The Gatekeeper Consideration
An unsigned build - one without an Apple Developer ID - is quarantined by macOS. The simplest path for a recipient is to clear the quarantine attribute after copying the app to /Applications:
xattr -dr com.apple.quarantine /Applications/Chromium.app
An ad-hoc signature also allows the app to launch without the right-click-Open workaround:
codesign --force --deep --sign - out/release_universal/Chromium.app
A full Developer ID signature plus notarization is the correct approach for wider distribution, but ad-hoc signing plus quarantine removal is adequate for internal or one-off sharing.
Windows: mini_installer
On Windows, do not distribute a raw chrome.exe from a build directory - side-by-side assembly activation does not support running the binary out of out/Release.
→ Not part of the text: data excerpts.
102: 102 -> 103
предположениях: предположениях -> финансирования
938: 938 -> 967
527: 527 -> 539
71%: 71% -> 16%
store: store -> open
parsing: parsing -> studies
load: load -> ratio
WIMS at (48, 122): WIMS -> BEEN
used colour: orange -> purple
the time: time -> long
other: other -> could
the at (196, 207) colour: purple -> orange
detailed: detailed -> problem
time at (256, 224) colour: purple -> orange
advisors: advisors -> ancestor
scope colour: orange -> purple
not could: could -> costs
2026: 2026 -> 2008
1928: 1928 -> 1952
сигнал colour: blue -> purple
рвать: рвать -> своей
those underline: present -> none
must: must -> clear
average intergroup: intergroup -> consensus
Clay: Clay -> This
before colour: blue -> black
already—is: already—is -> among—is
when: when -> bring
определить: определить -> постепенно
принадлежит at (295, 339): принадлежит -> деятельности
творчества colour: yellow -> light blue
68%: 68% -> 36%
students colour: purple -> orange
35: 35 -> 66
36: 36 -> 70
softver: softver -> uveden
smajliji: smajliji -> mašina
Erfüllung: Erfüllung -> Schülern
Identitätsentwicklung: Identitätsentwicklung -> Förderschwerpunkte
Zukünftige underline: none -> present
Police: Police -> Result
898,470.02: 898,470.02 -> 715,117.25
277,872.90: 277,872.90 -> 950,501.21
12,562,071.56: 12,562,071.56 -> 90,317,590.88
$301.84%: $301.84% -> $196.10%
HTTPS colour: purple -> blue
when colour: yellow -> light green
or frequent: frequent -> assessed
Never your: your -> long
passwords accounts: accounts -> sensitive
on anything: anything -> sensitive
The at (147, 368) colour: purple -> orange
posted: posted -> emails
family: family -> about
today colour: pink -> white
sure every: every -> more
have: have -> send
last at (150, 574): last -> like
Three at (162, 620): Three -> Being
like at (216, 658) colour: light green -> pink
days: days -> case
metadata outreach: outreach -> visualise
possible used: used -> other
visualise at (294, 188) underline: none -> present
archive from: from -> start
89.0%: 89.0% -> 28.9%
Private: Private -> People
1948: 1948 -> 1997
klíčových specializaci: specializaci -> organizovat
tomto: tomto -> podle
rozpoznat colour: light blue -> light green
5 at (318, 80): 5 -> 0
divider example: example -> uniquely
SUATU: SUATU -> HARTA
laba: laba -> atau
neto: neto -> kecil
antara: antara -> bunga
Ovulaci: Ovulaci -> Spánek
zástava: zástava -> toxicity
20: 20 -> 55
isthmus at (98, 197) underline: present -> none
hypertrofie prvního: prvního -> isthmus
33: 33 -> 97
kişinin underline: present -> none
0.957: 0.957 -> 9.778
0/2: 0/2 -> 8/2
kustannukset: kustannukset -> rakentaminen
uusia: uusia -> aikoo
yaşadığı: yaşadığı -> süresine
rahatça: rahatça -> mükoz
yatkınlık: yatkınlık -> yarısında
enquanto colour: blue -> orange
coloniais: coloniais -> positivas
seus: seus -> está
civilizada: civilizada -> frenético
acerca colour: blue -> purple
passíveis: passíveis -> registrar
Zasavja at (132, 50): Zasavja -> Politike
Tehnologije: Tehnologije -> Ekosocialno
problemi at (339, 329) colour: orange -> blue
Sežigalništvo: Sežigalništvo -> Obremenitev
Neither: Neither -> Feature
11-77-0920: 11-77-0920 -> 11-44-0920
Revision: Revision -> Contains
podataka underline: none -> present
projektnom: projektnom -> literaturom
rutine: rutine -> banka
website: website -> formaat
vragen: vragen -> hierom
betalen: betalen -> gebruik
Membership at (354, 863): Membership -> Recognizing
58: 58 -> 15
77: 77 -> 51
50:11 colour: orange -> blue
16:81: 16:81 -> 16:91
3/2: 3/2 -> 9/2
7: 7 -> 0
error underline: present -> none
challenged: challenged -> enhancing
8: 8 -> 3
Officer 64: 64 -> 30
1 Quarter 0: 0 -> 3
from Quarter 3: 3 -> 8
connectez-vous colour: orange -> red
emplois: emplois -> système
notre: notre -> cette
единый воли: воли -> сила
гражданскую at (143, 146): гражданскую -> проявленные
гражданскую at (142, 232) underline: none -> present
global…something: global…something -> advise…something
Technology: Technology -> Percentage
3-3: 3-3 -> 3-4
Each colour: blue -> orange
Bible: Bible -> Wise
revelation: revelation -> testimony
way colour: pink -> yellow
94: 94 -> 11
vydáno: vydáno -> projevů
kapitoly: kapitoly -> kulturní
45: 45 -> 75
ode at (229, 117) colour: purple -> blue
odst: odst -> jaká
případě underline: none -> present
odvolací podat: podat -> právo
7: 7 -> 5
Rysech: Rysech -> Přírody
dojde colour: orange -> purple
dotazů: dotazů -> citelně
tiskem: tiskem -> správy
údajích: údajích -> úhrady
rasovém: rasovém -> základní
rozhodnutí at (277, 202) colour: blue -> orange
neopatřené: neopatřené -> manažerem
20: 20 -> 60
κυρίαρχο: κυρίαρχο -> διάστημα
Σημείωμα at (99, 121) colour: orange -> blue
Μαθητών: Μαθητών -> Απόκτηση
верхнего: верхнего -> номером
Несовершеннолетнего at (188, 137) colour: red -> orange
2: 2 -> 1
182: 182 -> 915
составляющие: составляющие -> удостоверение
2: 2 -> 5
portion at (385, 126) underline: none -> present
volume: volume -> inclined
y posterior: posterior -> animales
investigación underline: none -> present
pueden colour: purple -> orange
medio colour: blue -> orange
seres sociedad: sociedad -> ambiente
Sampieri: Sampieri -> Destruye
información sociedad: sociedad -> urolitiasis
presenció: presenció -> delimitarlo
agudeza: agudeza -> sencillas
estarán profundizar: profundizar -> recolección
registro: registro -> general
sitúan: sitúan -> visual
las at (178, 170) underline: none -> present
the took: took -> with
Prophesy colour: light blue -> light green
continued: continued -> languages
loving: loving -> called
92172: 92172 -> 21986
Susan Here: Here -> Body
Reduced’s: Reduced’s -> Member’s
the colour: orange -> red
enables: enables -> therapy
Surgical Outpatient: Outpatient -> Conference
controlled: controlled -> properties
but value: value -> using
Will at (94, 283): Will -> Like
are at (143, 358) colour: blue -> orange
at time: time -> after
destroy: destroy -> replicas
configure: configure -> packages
Build the installer instead:
autoninja -C out/Release mini_installer
This produces mini_installer.exe: a self-contained installer. It installs Chromium into the user profile, registers the Start menu entry, and behaves like a normal application install.
Summary
| Platform | Command | Artifact | Recipient action |
|---|---|---|---|
| Linux (deb) | autoninja -C out/Release chrome/installer/linux:stable_deb |
*.deb |
sudo dpkg -i |
| Linux (rpm) | autoninja -C out/Release chrome/installer/linux:stable_rpm |
*.rpm |
sudo rpm -i |
| macOS | binary_build.sh (universal) |
Chromium.app |
copy to Applications, clear quarantine |
| Windows | autoninja -C out/Release mini_installer |
mini_installer.exe |
run the installer |
The principle is consistent across platforms: build non-component release, then use the platform's packaging target. Skipping that step means distributing a directory of loose libraries and a binary that will not launch. Following it produces an artifact that installs like any other browser - which is what a recipient without a Chromium toolchain expects.